To start, the Ontario Securities Commission is enhancing transparency around market data fees by requiring the trading venues that it regulates to publish proposed changes to their fee models for public comment.

For proposed changes that “may have a significant impact” on the capital markets, “marketplaces might also be required to publish a summary of public comments and responses,” the regulators said.

This new approach will be reviewed after 18 months to determine whether it’s improving fee transparency as intended.

The Alberta Securities Commission and the British Columbia Securities Commission are also expected to review whether to adopt a similar approach for the TSX Venture Exchange.

Additionally, the CSA said it will establish a series of industry committees to study other measures, including reforms to improve access to consolidated data for retail investors and advisors.

“[W]e have determined that regulatory action to improve access to consolidated [real-time market data] for retail investors and their advisers should be further explored,” the regulators said.

“As a result, we are proposing to undertake a consultation to determine whether the introduction of consolidated [real-time market data] products for retail investors and their advisers will benefit the Canadian capital markets,” they said.

Among other things, the planned committee on retail access will look at a possible framework to provide incentives for, or remove barriers to, dealers offering real-time market data to retail investors and their advisors.

The CSA also plans to form a couple of other industry committees — one to review the methodology for assessing whether data fees comply with regulators’ fair access requirements, and another to look at standardizing the terminology in consolidated data agreements.

These committees, which will be chaired by consultants hired by the CSA, will report back to regulators with possible policy recommendations.

The committee to analyze data fee methodology will be formed first. Among other things, it will look at whether the current methodology is an appropriate tool for assessing data fees, and possible changes to improve the fairness of the methodology.

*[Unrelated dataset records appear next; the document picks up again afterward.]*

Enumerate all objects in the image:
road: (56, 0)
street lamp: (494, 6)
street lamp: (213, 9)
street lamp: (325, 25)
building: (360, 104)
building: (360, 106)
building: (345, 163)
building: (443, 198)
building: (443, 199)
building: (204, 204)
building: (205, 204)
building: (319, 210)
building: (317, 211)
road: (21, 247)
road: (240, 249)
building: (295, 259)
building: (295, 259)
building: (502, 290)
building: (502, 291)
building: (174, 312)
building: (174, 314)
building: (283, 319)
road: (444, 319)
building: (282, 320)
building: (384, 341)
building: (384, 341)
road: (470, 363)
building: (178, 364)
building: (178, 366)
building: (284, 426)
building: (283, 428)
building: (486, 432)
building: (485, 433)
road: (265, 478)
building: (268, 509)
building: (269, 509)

The regulators’ staff will also be carrying out their own review of the methodology from a regulatory perspective, with a view to determining whether to continue using the existing methodology and whether to make any changes.

The CSA said the review of fee methodology will take place in the next three to six months, with the committee on retail access taking place after that work is done.

The committee on standardizing terminology will likely follow the completion of the retail committee’s work, although those two projects may take place in tandem, the regulators said.